Yogi Adityanath presenting the budget (Subhankar Chakraborty/Hindustan Times via Getty Images)
Yogi Adityanath presenting the budget (Subhankar Chakraborty/Hindustan Times via Getty Images) 
Politics

What Yogi Adityanath Focussed On In His First Budget, And What He Left Out

ByMeenal Thakur

What political messages did the Chief Minister send with his debut budget?

Keeping its electoral promise of waiving off farm loan taken by farmers, the newly formed Bharatiya Janata Party (BJP) government in Uttar Pradesh focused on improving rural infrastructure, especially in drought-prone Bundelkhand and Purvanchal (eastern Uttar Pradesh).

Chief minister Yogi Adityanath presented the first budget of his government on Tuesday maintaining his focus on the key constituencies that voted the BJP to power after 15 years.

To begin with, the budget provided Rs36,000 crore for farm loan waiver, a poll promise made during the assembly election earlier this year. Uttar Pradesh was the first state to announce farm loan waiver and the decision was taken in the first cabinet meeting held by Adityanath.

Rural development was also a major focus area of the budget as a sum of Rs 4,500 crore was allocated for the “Pradhan Mantri Awas Yojna (Rural)” for providing housing facility to families without homes and those living in kutcha houses. Similarly, Rs 2,800 crore was allocated for groundwater-based rural drinking water scheme in Bundelkhand, Purvanchal and Vindhya regions.

As for other backward classes, who drifted towards the BJP during the 2014 Lok Sabha election and later in the 2017 state election, the government allocated Rs 52.66 crore for the construction of hostel for poor students belonging to backward classes. A provision of Rs 551.28 crore has also been made for reimbursement of fees of these students.

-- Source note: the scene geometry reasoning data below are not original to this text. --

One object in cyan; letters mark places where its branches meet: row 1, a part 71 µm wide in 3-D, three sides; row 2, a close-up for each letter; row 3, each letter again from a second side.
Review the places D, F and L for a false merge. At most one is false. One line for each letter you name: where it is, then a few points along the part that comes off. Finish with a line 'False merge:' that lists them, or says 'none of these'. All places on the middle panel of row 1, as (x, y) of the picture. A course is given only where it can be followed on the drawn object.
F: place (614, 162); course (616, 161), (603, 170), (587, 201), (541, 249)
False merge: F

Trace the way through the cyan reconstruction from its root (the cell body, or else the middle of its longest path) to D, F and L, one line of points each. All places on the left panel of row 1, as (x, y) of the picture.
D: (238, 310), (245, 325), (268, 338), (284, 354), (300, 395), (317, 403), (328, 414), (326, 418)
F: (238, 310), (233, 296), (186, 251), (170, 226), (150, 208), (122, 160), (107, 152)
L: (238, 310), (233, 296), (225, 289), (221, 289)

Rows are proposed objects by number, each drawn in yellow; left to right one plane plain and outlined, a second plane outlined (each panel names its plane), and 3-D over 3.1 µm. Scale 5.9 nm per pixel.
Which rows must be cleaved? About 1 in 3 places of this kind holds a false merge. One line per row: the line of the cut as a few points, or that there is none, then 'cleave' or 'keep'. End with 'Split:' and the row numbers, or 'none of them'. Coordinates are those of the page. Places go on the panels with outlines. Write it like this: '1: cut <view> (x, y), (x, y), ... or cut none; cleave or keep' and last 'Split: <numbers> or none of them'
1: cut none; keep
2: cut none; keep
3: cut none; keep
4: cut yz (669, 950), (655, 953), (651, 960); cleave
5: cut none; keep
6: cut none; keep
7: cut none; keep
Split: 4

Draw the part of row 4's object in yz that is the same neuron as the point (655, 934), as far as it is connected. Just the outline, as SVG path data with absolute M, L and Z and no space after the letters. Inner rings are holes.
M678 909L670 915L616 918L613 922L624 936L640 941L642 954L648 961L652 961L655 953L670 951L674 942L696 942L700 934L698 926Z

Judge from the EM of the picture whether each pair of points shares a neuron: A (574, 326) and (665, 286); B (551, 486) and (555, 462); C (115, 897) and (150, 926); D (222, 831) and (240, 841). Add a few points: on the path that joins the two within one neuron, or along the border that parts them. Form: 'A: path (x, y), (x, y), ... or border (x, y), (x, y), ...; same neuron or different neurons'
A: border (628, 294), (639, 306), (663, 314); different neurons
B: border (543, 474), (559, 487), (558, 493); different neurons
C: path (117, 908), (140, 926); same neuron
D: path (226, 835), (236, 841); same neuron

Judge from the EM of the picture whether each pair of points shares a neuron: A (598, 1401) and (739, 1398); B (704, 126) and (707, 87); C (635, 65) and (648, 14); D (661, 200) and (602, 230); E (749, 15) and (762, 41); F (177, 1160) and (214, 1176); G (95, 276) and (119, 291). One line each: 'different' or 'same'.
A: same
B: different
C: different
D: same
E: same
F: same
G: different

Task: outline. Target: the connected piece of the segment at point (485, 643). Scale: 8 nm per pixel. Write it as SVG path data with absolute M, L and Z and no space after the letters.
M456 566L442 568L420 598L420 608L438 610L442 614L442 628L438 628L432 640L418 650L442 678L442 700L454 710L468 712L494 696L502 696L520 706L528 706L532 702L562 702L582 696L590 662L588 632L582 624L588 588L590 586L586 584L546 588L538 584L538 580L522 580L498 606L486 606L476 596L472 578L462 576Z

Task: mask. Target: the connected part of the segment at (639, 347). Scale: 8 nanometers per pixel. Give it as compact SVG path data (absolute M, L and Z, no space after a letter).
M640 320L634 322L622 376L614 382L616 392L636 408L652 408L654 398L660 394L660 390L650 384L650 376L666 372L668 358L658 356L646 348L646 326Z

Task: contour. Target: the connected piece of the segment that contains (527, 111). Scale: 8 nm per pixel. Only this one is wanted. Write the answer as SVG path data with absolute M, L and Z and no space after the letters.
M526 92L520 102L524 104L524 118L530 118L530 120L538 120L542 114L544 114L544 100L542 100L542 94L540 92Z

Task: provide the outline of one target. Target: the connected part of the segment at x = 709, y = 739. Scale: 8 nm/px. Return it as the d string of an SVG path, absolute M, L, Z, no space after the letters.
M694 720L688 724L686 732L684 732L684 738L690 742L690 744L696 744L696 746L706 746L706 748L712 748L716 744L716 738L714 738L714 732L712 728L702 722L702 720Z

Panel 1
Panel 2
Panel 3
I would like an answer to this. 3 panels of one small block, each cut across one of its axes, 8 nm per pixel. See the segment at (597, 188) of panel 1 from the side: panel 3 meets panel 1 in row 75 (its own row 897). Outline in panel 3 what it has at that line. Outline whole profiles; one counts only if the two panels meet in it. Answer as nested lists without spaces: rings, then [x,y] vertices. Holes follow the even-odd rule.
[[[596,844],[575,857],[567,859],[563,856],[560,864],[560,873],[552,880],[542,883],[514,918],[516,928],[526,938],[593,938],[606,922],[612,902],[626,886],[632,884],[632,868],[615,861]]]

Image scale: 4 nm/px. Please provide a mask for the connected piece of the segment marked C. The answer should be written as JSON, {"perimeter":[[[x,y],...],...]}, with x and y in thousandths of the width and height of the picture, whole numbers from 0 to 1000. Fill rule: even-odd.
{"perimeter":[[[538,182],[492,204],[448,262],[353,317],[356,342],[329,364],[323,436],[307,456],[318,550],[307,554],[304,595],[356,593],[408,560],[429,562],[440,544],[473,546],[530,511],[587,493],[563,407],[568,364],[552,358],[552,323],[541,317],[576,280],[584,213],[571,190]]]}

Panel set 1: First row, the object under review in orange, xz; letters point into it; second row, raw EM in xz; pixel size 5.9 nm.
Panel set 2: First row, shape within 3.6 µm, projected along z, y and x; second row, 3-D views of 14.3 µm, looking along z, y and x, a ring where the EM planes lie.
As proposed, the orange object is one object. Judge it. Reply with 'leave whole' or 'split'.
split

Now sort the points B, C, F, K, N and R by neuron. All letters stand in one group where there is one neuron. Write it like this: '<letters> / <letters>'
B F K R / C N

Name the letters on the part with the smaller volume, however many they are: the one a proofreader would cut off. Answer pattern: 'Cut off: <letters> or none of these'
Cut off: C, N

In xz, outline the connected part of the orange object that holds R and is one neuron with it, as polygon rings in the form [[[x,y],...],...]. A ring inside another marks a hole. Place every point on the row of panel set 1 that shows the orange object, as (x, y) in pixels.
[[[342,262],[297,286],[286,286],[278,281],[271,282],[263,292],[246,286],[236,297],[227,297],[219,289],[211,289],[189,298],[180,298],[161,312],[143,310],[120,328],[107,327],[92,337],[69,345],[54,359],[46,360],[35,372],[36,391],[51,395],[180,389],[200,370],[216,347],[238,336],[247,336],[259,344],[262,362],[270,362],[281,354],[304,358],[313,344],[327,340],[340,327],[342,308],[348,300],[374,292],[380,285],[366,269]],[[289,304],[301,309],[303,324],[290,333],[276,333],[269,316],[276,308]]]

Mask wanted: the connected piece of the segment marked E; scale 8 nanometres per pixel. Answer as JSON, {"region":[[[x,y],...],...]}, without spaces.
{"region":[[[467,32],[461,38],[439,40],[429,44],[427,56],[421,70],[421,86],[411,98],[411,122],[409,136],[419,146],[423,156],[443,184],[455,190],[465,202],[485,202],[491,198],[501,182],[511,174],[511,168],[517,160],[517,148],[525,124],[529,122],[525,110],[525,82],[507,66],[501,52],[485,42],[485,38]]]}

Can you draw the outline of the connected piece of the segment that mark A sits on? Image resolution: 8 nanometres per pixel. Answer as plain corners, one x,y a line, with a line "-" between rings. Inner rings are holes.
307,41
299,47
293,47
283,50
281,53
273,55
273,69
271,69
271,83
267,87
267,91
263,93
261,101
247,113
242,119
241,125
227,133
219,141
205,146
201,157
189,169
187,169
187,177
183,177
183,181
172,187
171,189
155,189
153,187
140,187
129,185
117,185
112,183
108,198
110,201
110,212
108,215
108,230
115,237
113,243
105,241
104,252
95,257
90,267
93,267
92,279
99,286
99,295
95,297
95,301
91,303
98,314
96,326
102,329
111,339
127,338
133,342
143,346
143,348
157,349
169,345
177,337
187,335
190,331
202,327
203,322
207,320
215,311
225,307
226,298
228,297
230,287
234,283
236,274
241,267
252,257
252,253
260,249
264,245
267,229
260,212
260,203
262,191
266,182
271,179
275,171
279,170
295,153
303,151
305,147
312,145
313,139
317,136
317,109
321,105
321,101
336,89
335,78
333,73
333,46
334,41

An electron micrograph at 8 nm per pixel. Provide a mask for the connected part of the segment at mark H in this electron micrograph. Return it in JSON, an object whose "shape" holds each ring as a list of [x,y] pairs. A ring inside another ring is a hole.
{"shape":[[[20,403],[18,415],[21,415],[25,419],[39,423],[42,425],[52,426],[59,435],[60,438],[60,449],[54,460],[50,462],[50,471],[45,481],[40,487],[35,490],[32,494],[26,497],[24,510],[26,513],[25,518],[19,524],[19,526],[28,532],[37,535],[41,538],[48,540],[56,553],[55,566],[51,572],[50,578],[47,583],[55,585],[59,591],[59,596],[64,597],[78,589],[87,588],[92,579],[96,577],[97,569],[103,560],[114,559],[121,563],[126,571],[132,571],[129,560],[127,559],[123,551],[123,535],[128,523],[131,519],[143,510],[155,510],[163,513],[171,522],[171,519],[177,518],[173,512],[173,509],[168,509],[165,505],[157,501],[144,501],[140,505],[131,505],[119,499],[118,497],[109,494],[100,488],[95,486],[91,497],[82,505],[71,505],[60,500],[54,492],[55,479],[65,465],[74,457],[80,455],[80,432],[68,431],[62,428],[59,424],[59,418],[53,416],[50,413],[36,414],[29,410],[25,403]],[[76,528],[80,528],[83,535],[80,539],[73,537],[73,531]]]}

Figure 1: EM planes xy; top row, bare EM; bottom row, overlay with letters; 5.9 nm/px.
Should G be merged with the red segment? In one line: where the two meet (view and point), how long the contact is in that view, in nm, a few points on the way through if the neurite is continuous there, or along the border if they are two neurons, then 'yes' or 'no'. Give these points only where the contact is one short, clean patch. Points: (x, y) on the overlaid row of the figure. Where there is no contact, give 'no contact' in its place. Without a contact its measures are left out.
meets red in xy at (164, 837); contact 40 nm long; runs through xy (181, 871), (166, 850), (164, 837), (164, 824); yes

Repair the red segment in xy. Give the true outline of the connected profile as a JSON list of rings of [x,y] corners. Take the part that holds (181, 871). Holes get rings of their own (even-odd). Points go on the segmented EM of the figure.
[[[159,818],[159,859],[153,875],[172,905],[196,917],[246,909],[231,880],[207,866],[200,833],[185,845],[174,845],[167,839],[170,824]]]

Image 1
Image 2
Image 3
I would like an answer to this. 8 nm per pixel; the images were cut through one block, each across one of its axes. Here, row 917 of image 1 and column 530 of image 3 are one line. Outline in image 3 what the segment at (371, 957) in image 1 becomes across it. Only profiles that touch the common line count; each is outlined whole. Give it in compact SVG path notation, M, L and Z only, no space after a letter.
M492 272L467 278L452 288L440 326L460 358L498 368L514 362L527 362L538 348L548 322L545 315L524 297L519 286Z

The government announced various schemes for the weaker sections of the society including a budgetary allocation of Rs 692 crore under the Mukhya Mantri Kisan Evam Sarvhit Bima Yojna, Rs85 crore for Common Man Insurance Scheme and provision of Rs250 crore for community marriage of daughters of poor parents belonging to SC (scheduled caste), ST (scheduled tribe), OBC and minorities. Similarly, a sum of Rs 791.83 crore has been set aside for the scholarship scheme for minority students.

In a bid to promote religious tourism and cultural heritage of the state, the government allocated Rs 1,240 crore under the Swadesh Darshan Yojna for Ramayan Circuit, Buddhist Circuit and Krishna Circuit in Ayodhaya, Varanasi and Mathura, respectively.

Analysts said that the budget indicates that the BJP government has finally shed its image of being a party whose core constituency was the business community.

“There was a general feeling in the country that the BJP is pre-disposed to the interests of the business community. Therefore, with the announcement of a farm loan waiver and focus on tackling agrarian distress, Yogi Adityanath has broken away from that image. The only continuity between the previous UPA (United Progressive Alliance) government and the current BJP government is their focus on farm distress,” said Manisha Priyam, a New Delhi-based political analyst.

However, she also pointed towards the government’s push to promoting the ideology of Hindutva.

“What is also evident in the budget is a clear move towards the Hindutva ideology. Adityanath is not a developmentalist chief minister like Shivraj Chouhan or Vasundhara Raje Scindia. All the decisions taken in the budget have a Yogi Adityanath stamp on them and represent the next generation of the BJP. Cattle protection at such a large scale has not been seen before while the CM is also simultaneously addressing the rural and farmer constituency,” she said.